It starts with photographs. They're set in a storybook West -- mostly in the back country of Colorado and Wyoming, but Mount Rushmore pops up as well. They're populated by little girls in pigtails whose noses are scrunched either because of the sun hitting their eyes, or their little brothers poking them. The trophies are sparkling fish. The men sport un-ironic lumberjack beards. There's even a tipi. The photos have that combination of saturated color with a washed-out background that comes from real film; some of them even have the cream-colored, quilted edge of a Polaroid.

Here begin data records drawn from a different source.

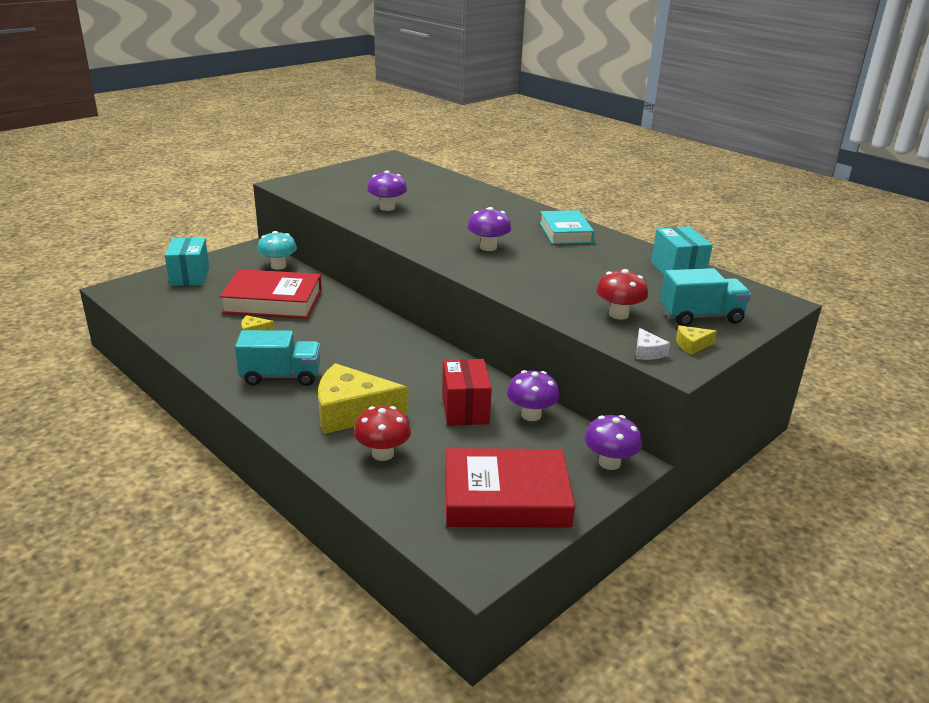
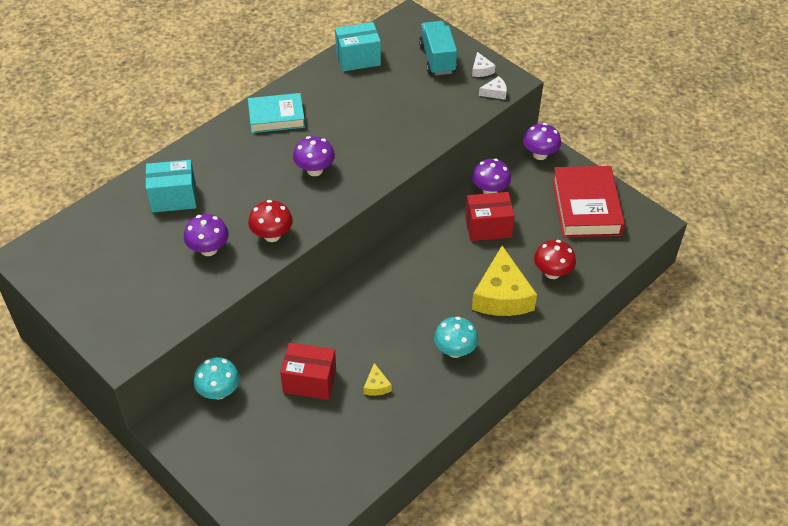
camera: 90 degrees left, 20 degrees up
(190, 276) = (246, 475): turquoise box -> turquoise box (173, 198)
(273, 301) = (309, 381): red book -> red box
(281, 376) = (455, 350): turquoise truck -> turquoise mushroom
(618, 314) = (440, 100): red mushroom -> red mushroom (272, 235)
(692, 345) = (481, 70): yellow cheese -> white cheese

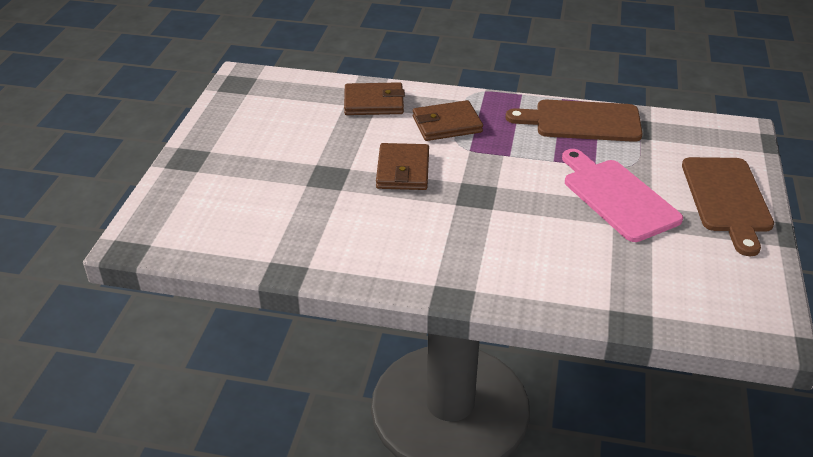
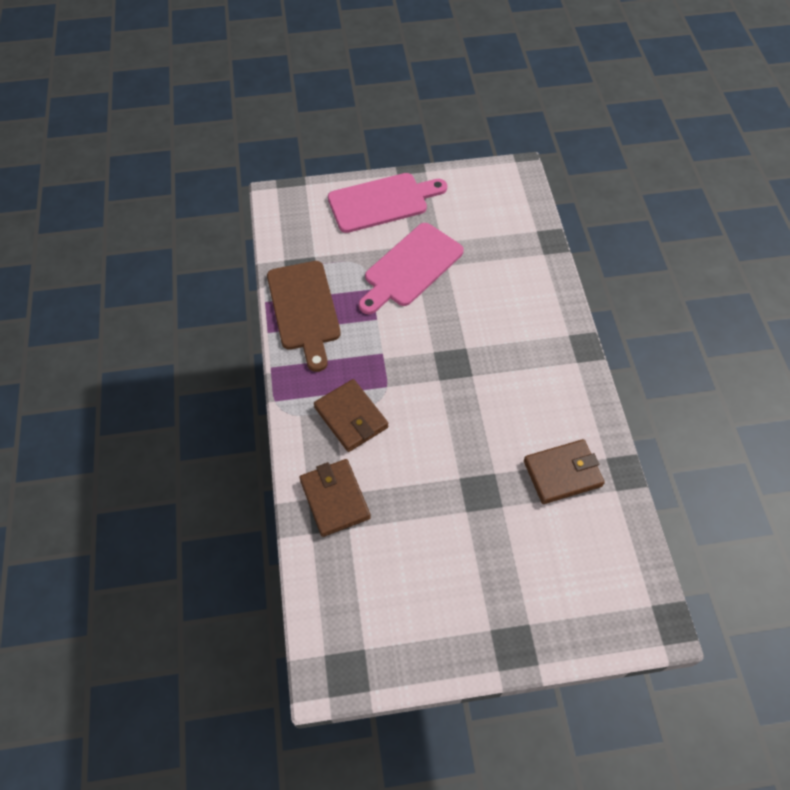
camera: 110 degrees left, 20 degrees up
(403, 170) = (443, 431): brown wallet -> brown wallet (562, 473)
(727, 199) = (382, 202): brown cutting board -> pink cutting board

This is the stuff Instagram aspires to be.
Those are family photos posted to MenandWomenofIndustry.com, the blog that friends Jedd Rose, Erik Gore and Mark Hansen created in 2004 as a catch-all for their love of $200 convertible shorts-to-pants, $300 winter coats made from recyclable materials and $13,000 pop-up camping trailers. "We have early memories of camping as kids and our parents' gear," co-founder Hansen says. "We were really nostalgic for that really simple gear."

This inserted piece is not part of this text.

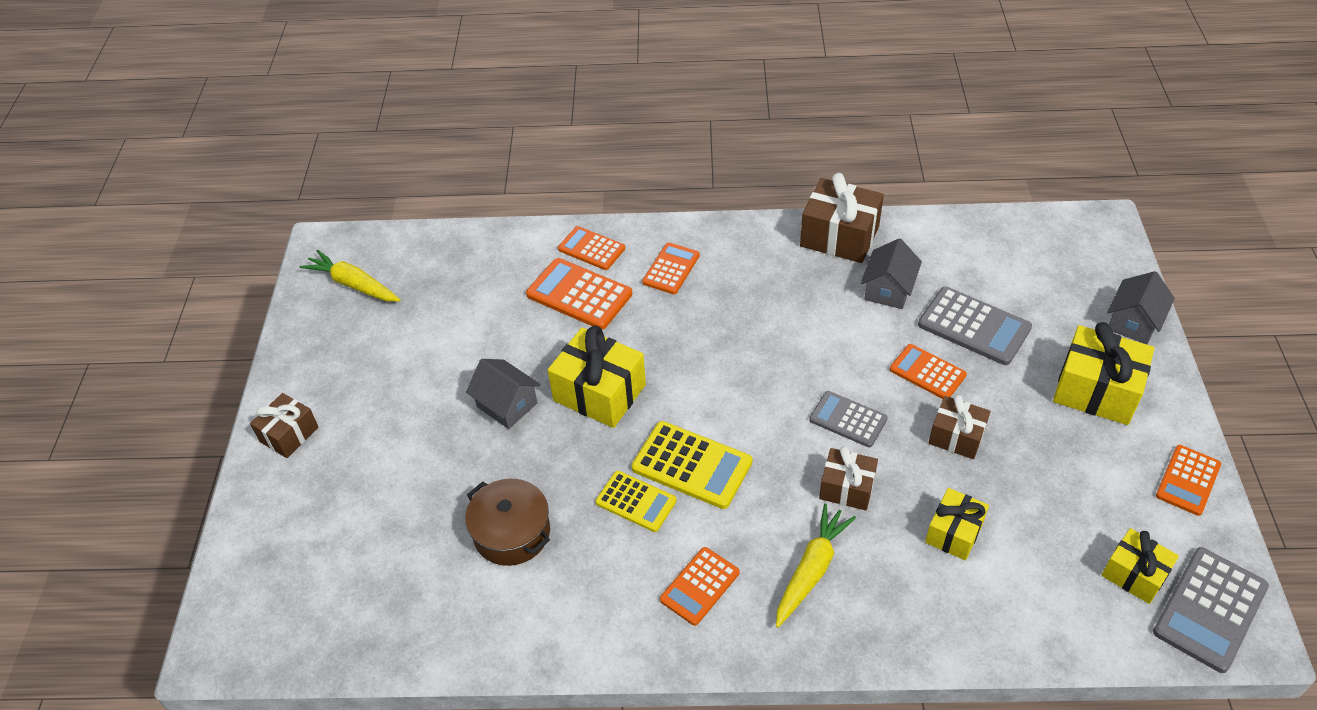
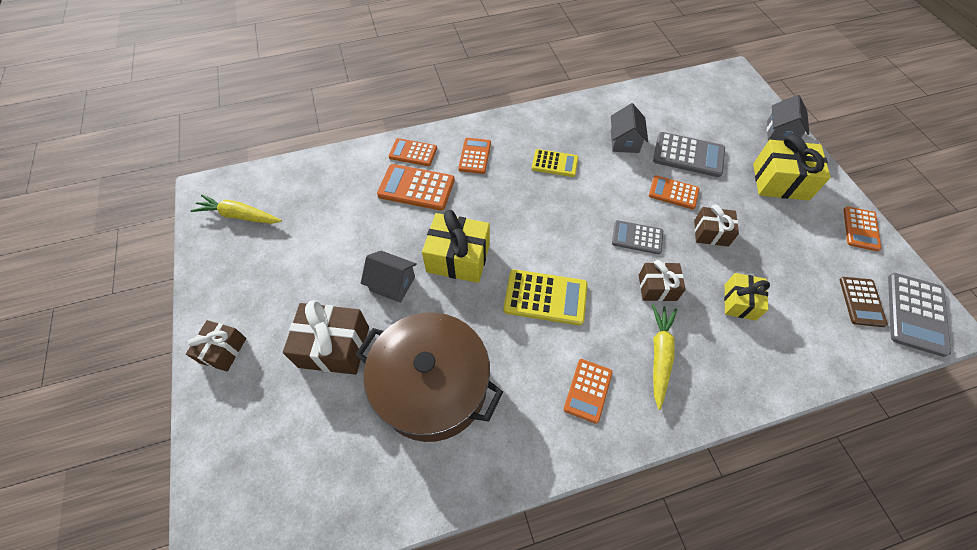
camera: 20 degrees left, 10 degrees up
(512, 533) = (432, 386): brown pot -> brown pot, size x1.79
(636, 502) = (516, 336): yellow calculator -> yellow calculator (554, 163)
(839, 236) = (578, 112): brown gift -> brown gift (334, 347)
(1134, 574) = (861, 302): yellow gift -> brown calculator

And so in 2008, the friends created Topo Designs, a Louisville-based outdoor brand that makes bags that don't have iPhone holders on the side or slits up top for a Camelbak Reservoir.

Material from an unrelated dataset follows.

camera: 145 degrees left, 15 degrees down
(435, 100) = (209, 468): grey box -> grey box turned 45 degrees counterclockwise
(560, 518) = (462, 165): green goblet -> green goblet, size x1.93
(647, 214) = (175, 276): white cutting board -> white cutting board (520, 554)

While they were initially going for simplicity and not necessarily a retro look, what they ended up with were six bags that look a lot like what their parents would have grabbed for a weekend in the woods. There are leather lash tabs, matte cloth exteriors and simple zippers. Most of them are available in black, olive, gray, khaki or camo.
Not that they're entirely lacking in technology. The backpacks, priced from $29 to $139, are fully lined and water-resistant, and the lining is brightly colored so it's easy to find things -- even without those fifteen or so dedicated side pockets. And the Louisville facility where six full-time workers create the bags is an LEED-certified building.
Hansen describes himself as someone who loves the wilderness but also works in the city on weekdays. And first and foremost, the designs have to work for the partners. "Sometimes you want a bag you can use in town and on a day hike," Hansen says.
He compares Topo's bags to an Apple computer -- without all the bell and whistles, but with all the essentials and sleek to look at. People are living in smaller houses and realizing they don't need as much, he points out: "Why can't we have something that's simpler and look good and just work?"
And the industry has responded: The company has gotten mentions in the New York Times's T Magazine, Complex and Conde Nast's Concierge.com. Topo Design's bags are sold at I Heart Denver and will be in Fancy Tiger come early November.
"We like to think of it as realistic outdoors," Hansen says.